Idea

Onboarding useful data to Filecoin is still work in progress. One of those large useful datasets is the Sentinel data from the Copernicus project. This is satellite imagery collected by the European Space Agency (ESA), similar to NASA’s Landsat mission.

Last week I’ve been talking to Markus Neteler an expert in the field that I’ve been knowing for many years. I’ve asked him how he’d like to access the data in an ideal world. Currently he gets it from Google Cloud as the data is in better shape (more on this later) and faster to get then from the official sources. Though he said, it could even be better and I think this is what we should be doing.

Current state

If you’re working with Sentinel data today, you’d typically get it from AWS or Google Cloud. It’s just more convenient and faster, than from the official sources. The ESA does atmospheric corrections on the data since 2018. The catch is, that they change pixel value scaling parameters from time to time. But when you do analysis with data, you want to have the same parameters for all your images in the time series. Google does that for you and have processed the data to have the same parameters for the whole archive (N.B. the NASA always reprocesses their Landsat data archive entirely, whenever they change the parameters. Thus they are way more friendly to their downstream users).

Google provides the data as JPEG2000, but it would be more useful to have Cloud Optimized GeoTIFFs (COGs). We could provide those.

Ideal world

Having an archive of the whole Sentinel data as COGs, all with the same atmospheric correction, accessible via HTTP. I can think of two scenarios getting there.

Using the data from Google Cloud

Getting the data from Google Cloud, converting it to COGs and dumping it into Filecoin. Except for the image conversion, no further processing would be needed (except for atmospheric correction if that's desired).

Getting the data from the official source

This is the way I’d prefer we’d be doing as I think it aligns better with Protocol Labs overall mission. We start with getting the data from the ESA, then do atmospheric correct and conversion to the COGs and storing those on Filecoin.
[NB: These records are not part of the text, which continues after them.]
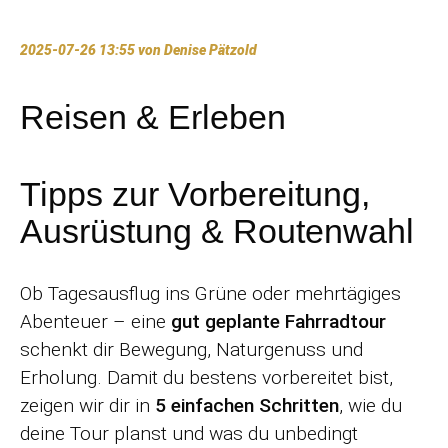
2025-07-26 13:55
von Denise Pätzold
Reisen & Erleben
Tipps zur Vorbereitung,
Ausrüstung & Routenwahl
Ob Tagesausflug ins Grüne oder mehrtägiges
Abenteuer – eine
gut geplante Fahrradtour
schenkt dir Bewegung, Naturgenuss und
Erholung. Damit du bestens vorbereitet bist,
zeigen wir dir in
5 einfachen Schritten
, wie du
deine Tour planst und was du unbedingt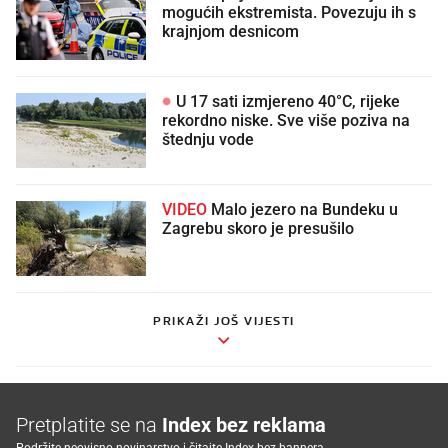
mogućih ekstremista. Povezuju ih s
krajnjom desnicom
U 17 sati izmjereno 40°C, rijeke
rekordno niske. Sve više poziva na
štednju vode
VIDEO
Malo jezero na Bundeku u
Zagrebu skoro je presušilo
PRIKAŽI JOŠ VIJESTI
Pretplatite se na
Index bez reklama
Podržite neovisno novinarstvo i čitajte Index bez bannera.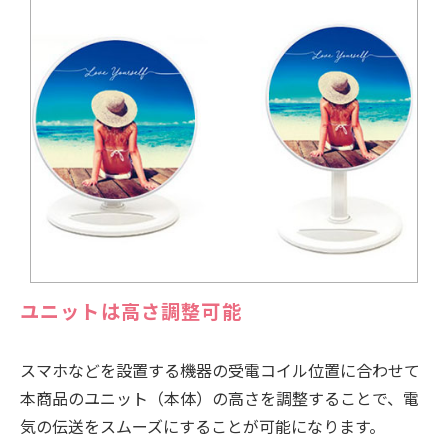
ユニットは高さ調整可能
スマホなどを設置する機器の受電コイル位置に合わせて
本商品のユニット（本体）の高さを調整することで、電
気の伝送をスムーズにすることが可能になります。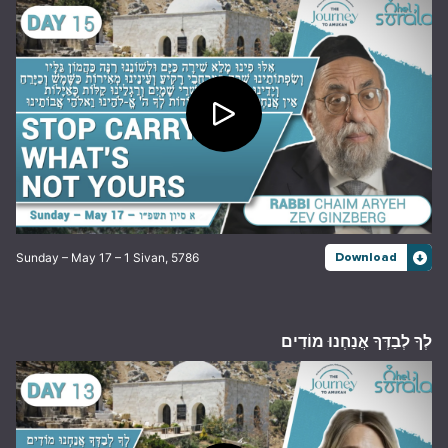
Sunday – May 17 – 1 Sivan, 5786
Download
לְךָ לְבַדְּךָ אֲנַחְנוּ מוֹדִים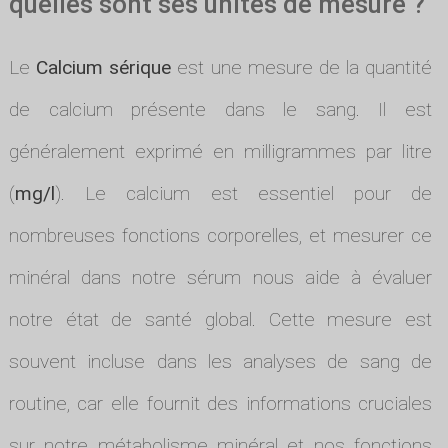
quelles sont ses unités de mesure ?
Le
Calcium sérique
est une mesure de la quantité
de calcium présente dans le sang. Il est
généralement exprimé en milligrammes par litre
(
mg/l
). Le calcium est essentiel pour de
nombreuses fonctions corporelles, et mesurer ce
minéral dans notre sérum nous aide à évaluer
notre état de santé global. Cette mesure est
souvent incluse dans les analyses de sang de
routine, car elle fournit des informations cruciales
sur notre métabolisme minéral et nos fonctions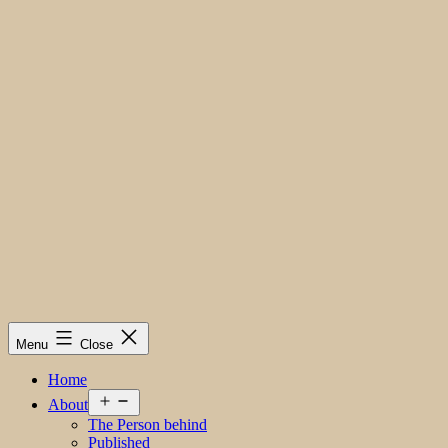
Menu
Close
Home
Open
About
menu
The Person behind
Published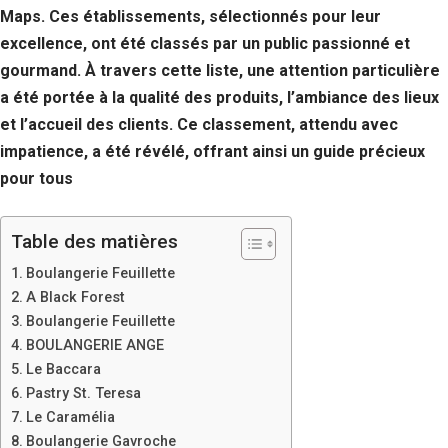
Maps. Ces établissements, sélectionnés pour leur
excellence, ont été classés par un public passionné et
gourmand. À travers cette liste, une attention particulière
a été portée à la qualité des produits, l’ambiance des lieux
et l’accueil des clients. Ce classement, attendu avec
impatience, a été révélé, offrant ainsi un guide précieux
pour tous
Table des matières
Boulangerie Feuillette
A Black Forest
Boulangerie Feuillette
BOULANGERIE ANGE
Le Baccara
Pastry St. Teresa
Le Caramélia
Boulangerie Gavroche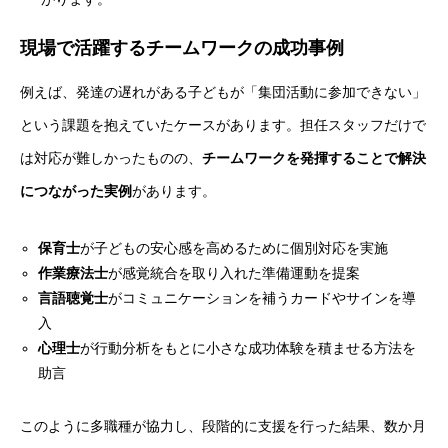
仕事を知る
BUSINESS
現場で活躍するチームワークの成功事例
採用を知る
RECRUIT
例えば、発達の遅れがある子どもが「集団活動に参加できない」
という課題を抱えていたケースがあります。担任スタッフだけで
は対応が難しかったものの、
チームワークを発揮することで解決
につながった実例
があります。
保育士
が子どもの安心感を高めるために個別対応を実施
作業療法士
が感覚統合を取り入れた準備運動を提案
言語聴覚士
がコミュニケーションを補うカードやサインを導
入
心理士
が行動分析をもとに小さな成功体験を積ませる方法を
助言
このように多職種が協力し、段階的に支援を行った結果、数か月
The reason I prefer it is, that we could get into reproducible/verifiable data (processing). If you download data from Google, you trust that it’s a copy of the original data, but you can’t be sure. If we create and open source processing pipeline right from the source, people can verify that the processing was correct.

How to do it

We start with the data from the ESA. We store those files directly on Filecoin. I don’t know of the ESA provides checksums of their files, but we could create those. We then process those files and store the result on Filecoin.

People could then verify the correctness locally. Download some file from the ESA and generate a checksum, then following our processing scripts, e.g. generating a CAR file, verify its CID, do more processing and verify again.

I think this verifiability is a huge thing and we kind of get it for free due to the content addressing. I even remember talking to someone from the academic community that needed to proof that the data they used for their analysis was based on the original satellite imagery. Back then they didn’t know how to proof it, other they just saying that it was the case.